Top of Dataset records

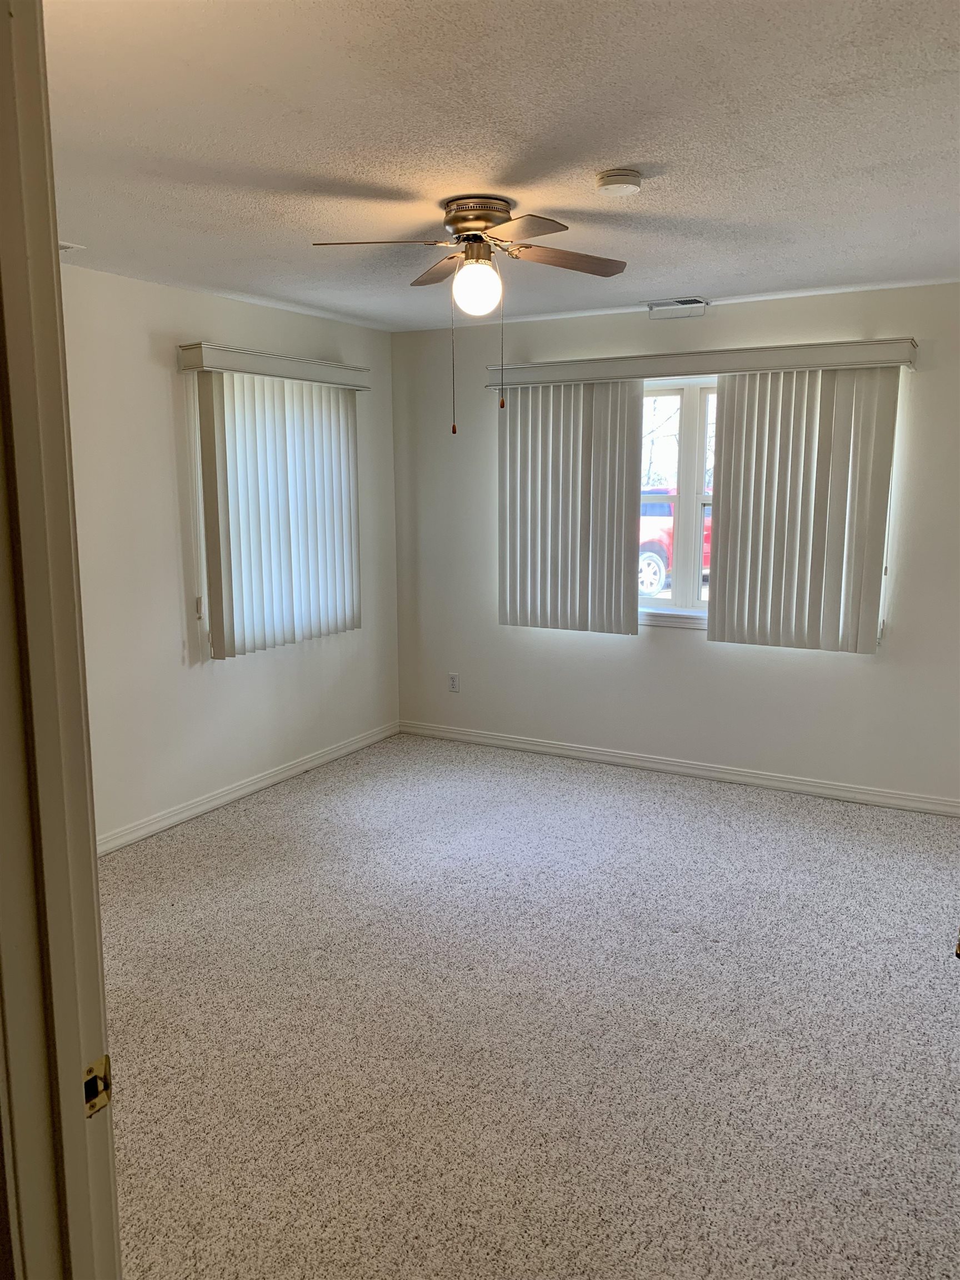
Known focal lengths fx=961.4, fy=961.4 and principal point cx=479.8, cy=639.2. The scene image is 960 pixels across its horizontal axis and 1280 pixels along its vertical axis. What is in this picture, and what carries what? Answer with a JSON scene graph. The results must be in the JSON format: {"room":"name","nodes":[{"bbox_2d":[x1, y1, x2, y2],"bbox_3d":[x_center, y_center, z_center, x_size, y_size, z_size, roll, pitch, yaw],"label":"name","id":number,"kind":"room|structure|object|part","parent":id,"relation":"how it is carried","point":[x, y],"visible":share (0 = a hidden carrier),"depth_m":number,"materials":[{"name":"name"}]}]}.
{"room":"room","nodes":[
{"label":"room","id":0,"kind":"room"},
{"bbox_2d":[60,262,399,848],"bbox_3d":[-1.594,-0.310,4.151,0.161,2.460,4.285,5,11,29],"label":"left wall","id":1,"kind":"structure","parent":0,"point":[175,584],"depth_m":4.36,"materials":[{"name":"white paint"}]},
{"bbox_2d":[95,720,400,853],"bbox_3d":[-1.458,0.839,4.450,0.015,0.088,4.041,5,11,29],"label":"baseboard","id":2,"kind":"structure","parent":1,"relation":"attached to","point":[265,783],"depth_m":4.82,"materials":[{"name":"white paint"}]},
{"bbox_2d":[177,341,370,388],"bbox_3d":[-0.995,-1.369,4.880,0.143,0.104,1.264,5,11,29],"label":"blind valance","id":3,"kind":"object","parent":1,"relation":"attached to","point":[309,378],"visible":0.89,"depth_m":4.66,"materials":[{"name":"white"}]},
{"bbox_2d":[194,367,363,660],"bbox_3d":[-0.978,-0.648,4.960,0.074,1.366,1.127,5,11,29],"label":"vertical blind","id":4,"kind":"object","parent":3,"relation":"hanging from","point":[344,458],"visible":0.97,"depth_m":4.85,"materials":[{"name":"white plastic"}]},
{"bbox_2d":[46,0,959,333],"bbox_3d":[0.125,-1.331,2.457,4.329,0.117,5.331,5,11,29],"label":"ceiling","id":5,"kind":"structure","parent":0,"point":[563,203],"depth_m":2.46,"materials":[{"name":"white paint"}]},
{"bbox_2d":[57,240,83,252],"bbox_3d":[-1.629,-1.439,3.466,0.260,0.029,0.285,5,11,29],"label":"ceiling vent","id":6,"kind":"object","parent":5,"relation":"attached to","point":[61,245],"visible":0.26,"depth_m":3.53,"materials":[{"name":"white"}]},
{"bbox_2d":[310,195,628,435],"bbox_3d":[0.000,-1.029,3.104,0.943,0.704,0.942,2,10,10],"label":"ceiling fan","id":7,"kind":"object","parent":5,"relation":"attached to","point":[481,229],"visible":0.98,"depth_m":3.02,"materials":[{"name":"metal"}]},
{"bbox_3d":[-0.304,-1.183,2.880,0.384,0.038,0.288,5,11,29],"label":"blade","id":8,"kind":"part","parent":7,"relation":"part of","materials":[{"name":"wood"}]},
{"bbox_3d":[-0.112,-1.267,3.300,0.325,0.040,0.330,5,11,29],"label":"blade","id":9,"kind":"part","parent":7,"relation":"part of","materials":[{"name":"brown wood"}]},
{"bbox_3d":[-0.009,-1.333,3.137,0.235,0.151,0.238,5,11,29],"label":"motor housing","id":10,"kind":"part","parent":7,"relation":"part of","materials":[{"name":"metal"}]},
{"bbox_3d":[0.122,-1.158,2.713,0.319,0.037,0.328,5,11,29],"label":"blade","id":11,"kind":"part","parent":7,"relation":"part of","materials":[{"name":"brown wood"}]},
{"bbox_3d":[0.259,-1.216,3.087,0.304,0.038,0.375,5,11,29],"label":"blade","id":12,"kind":"part","parent":7,"relation":"part of","materials":[{"name":"brown wood"}]},
{"bbox_2d":[593,167,642,196],"bbox_3d":[0.399,-1.311,2.767,0.136,0.044,0.137,5,11,29],"label":"smoke detector","id":13,"kind":"object","parent":5,"relation":"attached to","point":[615,189],"visible":0.98,"depth_m":2.73,"materials":[{"name":"white plastic"}]},
{"bbox_2d":[645,297,707,319],"bbox_3d":[0.979,-1.642,4.772,0.298,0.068,0.155,5,11,29],"label":"ceiling vent","id":14,"kind":"object","parent":5,"relation":"attached to","point":[681,308],"visible":0.99,"depth_m":4.75,"materials":[{"name":"white metal"}]},
{"bbox_2d":[97,730,959,1279],"bbox_3d":[0.178,1.192,2.847,4.699,0.102,5.383,5,11,29],"label":"carpet floor","id":15,"kind":"structure","parent":0,"point":[249,826],"depth_m":2.83,"materials":[{"name":"carpet"}]},
{"bbox_2d":[0,1,121,1279],"bbox_3d":[-0.114,0.412,0.797,1.071,2.129,0.169,5,11,29],"label":"door frame","id":16,"kind":"structure","parent":15,"relation":"on","point":[93,861],"depth_m":0.97,"materials":[{"name":"paint"}]},
{"bbox_2d":[82,1053,112,1117],"bbox_3d":[-0.426,0.494,1.056,0.021,0.062,0.051,5,11,29],"label":"strike plate","id":17,"kind":"object","parent":16,"relation":"attached to","point":[90,1071],"visible":0.62,"depth_m":1.06,"materials":[{"name":"gold metal"}]},
{"bbox_2d":[391,281,959,807],"bbox_3d":[1.240,-0.473,5.021,4.150,2.465,0.160,5,11,29],"label":"back wall","id":18,"kind":"structure","parent":0,"point":[673,646],"depth_m":5.06,"materials":[{"name":"white paint"}]},
{"bbox_2d":[447,672,459,692],"bbox_3d":[-0.163,0.260,5.842,0.070,0.116,0.008,5,11,29],"label":"wall socket","id":19,"kind":"object","parent":18,"relation":"attached to","point":[454,681],"visible":0.99,"depth_m":5.84,"materials":[{"name":"white plastic"}]},
{"bbox_2d":[395,719,959,817],"bbox_3d":[1.142,0.702,5.181,3.829,0.085,0.015,5,11,29],"label":"baseboard","id":20,"kind":"structure","parent":18,"relation":"attached to","point":[526,746],"depth_m":5.15,"materials":[{"name":"white paint"}]},
{"bbox_2d":[638,376,719,628],"bbox_3d":[1.180,-0.701,5.012,1.328,1.274,0.124,5,11,29],"label":"window","id":21,"kind":"structure","parent":18,"relation":"in","point":[692,423],"depth_m":5.06,"materials":[{"name":"white"}]},
{"bbox_2d":[486,336,917,388],"bbox_3d":[1.026,-1.373,4.817,2.126,0.105,0.159,5,11,29],"label":"window valance","id":22,"kind":"object","parent":18,"relation":"attached to","point":[615,378],"visible":0.87,"depth_m":4.67,"materials":[{"name":"white"}]},
{"bbox_2d":[497,377,643,638],"bbox_3d":[0.466,-0.714,5.233,0.842,1.378,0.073,5,11,29],"label":"vertical blind","id":23,"kind":"object","parent":22,"relation":"hanging from","point":[623,530],"visible":0.91,"depth_m":5.21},
{"bbox_2d":[705,367,899,655],"bbox_3d":[1.522,-0.616,4.641,0.854,1.367,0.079,5,11,29],"label":"vertical blind","id":24,"kind":"object","parent":22,"relation":"hanging from","point":[736,512],"visible":0.95,"depth_m":4.62,"materials":[{"name":"plastic"}]},
{"label":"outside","id":25,"kind":"structure","parent":0,"visible":0},
{"label":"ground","id":26,"kind":"structure","parent":25,"visible":0},
{"bbox_2d":[638,487,709,597],"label":"red car","id":27,"kind":"object","parent":26,"relation":"on","point":[663,552],"visible":0.18,"materials":[{"name":"paint"}]},
{"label":"wheel","id":28,"kind":"part","parent":27,"relation":"part of","materials":[{"name":"white"}]}
]}

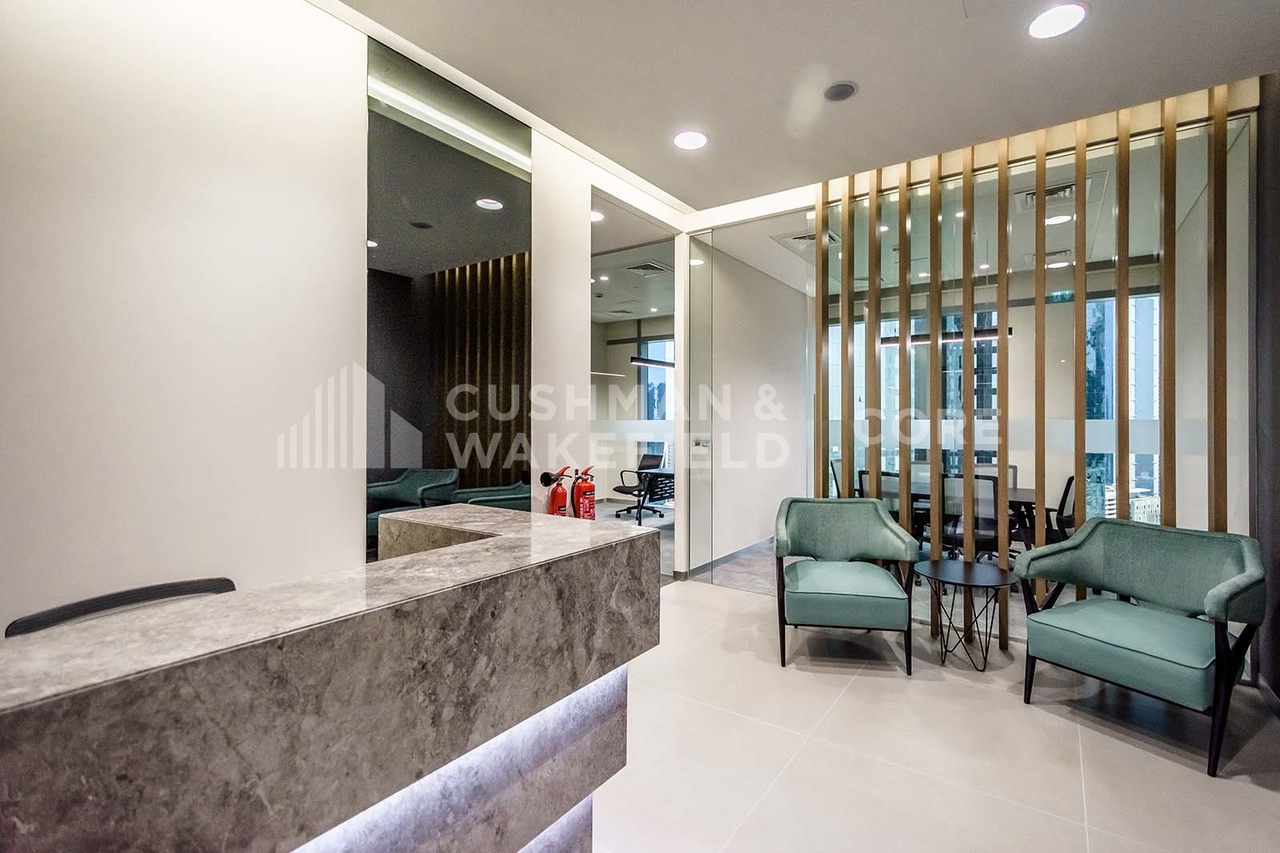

Bottom of Dataset records

Task objective: Every line of the records containing the word "valance" must appear in the answer.

Solution to this task:
{"bbox_2d":[177,341,370,388],"bbox_3d":[-0.995,-1.369,4.880,0.143,0.104,1.264,5,11,29],"label":"blind valance","id":3,"kind":"object","parent":1,"relation":"attached to","point":[309,378],"visible":0.89,"depth_m":4.66,"materials":[{"name":"white"}]},
{"bbox_2d":[486,336,917,388],"bbox_3d":[1.026,-1.373,4.817,2.126,0.105,0.159,5,11,29],"label":"window valance","id":22,"kind":"object","parent":18,"relation":"attached to","point":[615,378],"visible":0.87,"depth_m":4.67,"materials":[{"name":"white"}]},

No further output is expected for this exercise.